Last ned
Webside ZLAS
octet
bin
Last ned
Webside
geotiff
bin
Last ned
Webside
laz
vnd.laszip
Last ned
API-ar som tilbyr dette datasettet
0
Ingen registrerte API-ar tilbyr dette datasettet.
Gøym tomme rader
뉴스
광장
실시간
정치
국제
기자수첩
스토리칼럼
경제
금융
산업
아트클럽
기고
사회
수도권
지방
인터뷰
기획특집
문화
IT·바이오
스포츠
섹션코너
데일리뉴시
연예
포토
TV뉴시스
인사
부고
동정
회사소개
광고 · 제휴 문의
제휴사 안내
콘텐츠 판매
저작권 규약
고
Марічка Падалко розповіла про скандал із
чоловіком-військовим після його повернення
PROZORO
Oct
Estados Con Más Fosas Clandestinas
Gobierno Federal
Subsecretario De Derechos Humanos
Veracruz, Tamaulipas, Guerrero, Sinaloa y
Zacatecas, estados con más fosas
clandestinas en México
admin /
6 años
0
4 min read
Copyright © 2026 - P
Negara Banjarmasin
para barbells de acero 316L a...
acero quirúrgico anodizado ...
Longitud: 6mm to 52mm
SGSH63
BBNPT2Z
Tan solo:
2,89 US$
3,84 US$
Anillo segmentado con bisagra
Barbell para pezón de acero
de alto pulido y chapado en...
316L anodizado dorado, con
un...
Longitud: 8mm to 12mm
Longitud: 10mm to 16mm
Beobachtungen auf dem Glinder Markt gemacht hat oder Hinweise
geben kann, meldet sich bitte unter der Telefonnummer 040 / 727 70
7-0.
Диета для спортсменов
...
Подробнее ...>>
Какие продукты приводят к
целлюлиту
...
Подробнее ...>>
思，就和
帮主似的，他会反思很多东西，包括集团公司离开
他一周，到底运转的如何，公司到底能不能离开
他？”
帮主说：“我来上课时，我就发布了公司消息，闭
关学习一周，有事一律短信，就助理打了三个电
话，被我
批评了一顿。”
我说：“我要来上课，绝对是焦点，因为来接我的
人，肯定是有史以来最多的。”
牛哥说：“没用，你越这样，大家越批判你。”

---------------

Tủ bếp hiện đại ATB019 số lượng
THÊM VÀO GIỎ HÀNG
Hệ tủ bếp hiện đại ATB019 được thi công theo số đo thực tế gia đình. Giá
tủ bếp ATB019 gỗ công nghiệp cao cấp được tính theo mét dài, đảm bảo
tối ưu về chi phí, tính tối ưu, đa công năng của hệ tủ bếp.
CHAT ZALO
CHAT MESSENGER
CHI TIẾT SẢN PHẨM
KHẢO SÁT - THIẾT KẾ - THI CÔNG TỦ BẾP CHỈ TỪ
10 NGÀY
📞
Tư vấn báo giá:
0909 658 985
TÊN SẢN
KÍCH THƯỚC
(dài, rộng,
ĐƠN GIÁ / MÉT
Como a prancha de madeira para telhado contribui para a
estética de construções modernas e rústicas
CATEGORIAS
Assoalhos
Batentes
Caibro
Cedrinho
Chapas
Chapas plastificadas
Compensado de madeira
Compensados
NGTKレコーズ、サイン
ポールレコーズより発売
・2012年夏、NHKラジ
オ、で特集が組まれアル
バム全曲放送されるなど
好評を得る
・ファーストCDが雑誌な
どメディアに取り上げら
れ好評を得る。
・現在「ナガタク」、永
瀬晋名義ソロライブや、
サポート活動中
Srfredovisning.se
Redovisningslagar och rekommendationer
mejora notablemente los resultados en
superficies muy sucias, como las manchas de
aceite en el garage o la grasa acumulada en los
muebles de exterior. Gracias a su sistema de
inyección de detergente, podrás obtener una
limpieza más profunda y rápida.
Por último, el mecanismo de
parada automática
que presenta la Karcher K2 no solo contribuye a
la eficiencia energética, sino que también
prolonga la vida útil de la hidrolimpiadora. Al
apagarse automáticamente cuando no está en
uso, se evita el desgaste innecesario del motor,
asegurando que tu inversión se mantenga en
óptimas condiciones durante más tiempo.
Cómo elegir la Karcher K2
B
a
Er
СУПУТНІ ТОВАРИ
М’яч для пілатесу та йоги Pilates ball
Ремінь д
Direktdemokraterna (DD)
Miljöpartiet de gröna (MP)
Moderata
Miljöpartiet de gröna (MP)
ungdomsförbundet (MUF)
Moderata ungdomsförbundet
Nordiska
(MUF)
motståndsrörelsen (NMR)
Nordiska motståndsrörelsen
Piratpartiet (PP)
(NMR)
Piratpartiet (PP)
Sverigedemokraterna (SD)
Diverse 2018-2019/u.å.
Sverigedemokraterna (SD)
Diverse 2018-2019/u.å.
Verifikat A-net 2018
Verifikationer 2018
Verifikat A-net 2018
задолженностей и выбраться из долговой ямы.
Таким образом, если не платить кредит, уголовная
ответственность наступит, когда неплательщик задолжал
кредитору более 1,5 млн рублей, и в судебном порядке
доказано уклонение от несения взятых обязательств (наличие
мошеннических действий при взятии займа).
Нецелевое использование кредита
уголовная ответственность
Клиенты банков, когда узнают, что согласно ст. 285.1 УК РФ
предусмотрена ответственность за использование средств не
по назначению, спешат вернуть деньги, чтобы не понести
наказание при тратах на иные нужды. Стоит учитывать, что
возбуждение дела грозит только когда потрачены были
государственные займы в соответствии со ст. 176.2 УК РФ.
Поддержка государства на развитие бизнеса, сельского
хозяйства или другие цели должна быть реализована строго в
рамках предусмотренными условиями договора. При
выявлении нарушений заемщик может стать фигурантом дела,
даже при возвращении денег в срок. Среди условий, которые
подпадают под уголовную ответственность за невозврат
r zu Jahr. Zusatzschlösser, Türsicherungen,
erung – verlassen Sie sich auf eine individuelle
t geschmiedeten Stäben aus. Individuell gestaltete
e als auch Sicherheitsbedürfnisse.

---------------

Work task.
Please edit the data from the line containing "Tủ bếp hiện đại ATB019 số lượng" up to and including the line containing "aceite en el", replacing "Assoalhos" with "Pisos de madeira" and leaving everything else unchanged. Return only those lines.

Solution to the problem.
Tủ bếp hiện đại ATB019 số lượng
THÊM VÀO GIỎ HÀNG
Hệ tủ bếp hiện đại ATB019 được thi công theo số đo thực tế gia đình. Giá
tủ bếp ATB019 gỗ công nghiệp cao cấp được tính theo mét dài, đảm bảo
tối ưu về chi phí, tính tối ưu, đa công năng của hệ tủ bếp.
CHAT ZALO
CHAT MESSENGER
CHI TIẾT SẢN PHẨM
KHẢO SÁT - THIẾT KẾ - THI CÔNG TỦ BẾP CHỈ TỪ
10 NGÀY
📞
Tư vấn báo giá:
0909 658 985
TÊN SẢN
KÍCH THƯỚC
(dài, rộng,
ĐƠN GIÁ / MÉT
Como a prancha de madeira para telhado contribui para a
estética de construções modernas e rústicas
CATEGORIAS
Pisos de madeira
Batentes
Caibro
Cedrinho
Chapas
Chapas plastificadas
Compensado de madeira
Compensados
NGTKレコーズ、サイン
ポールレコーズより発売
・2012年夏、NHKラジ
オ、で特集が組まれアル
バム全曲放送されるなど
好評を得る
・ファーストCDが雑誌な
どメディアに取り上げら
れ好評を得る。
・現在「ナガタク」、永
瀬晋名義ソロライブや、
サポート活動中
Srfredovisning.se
Redovisningslagar och rekommendationer
mejora notablemente los resultados en
superficies muy sucias, como las manchas de
aceite en el garage o la grasa acumulada en los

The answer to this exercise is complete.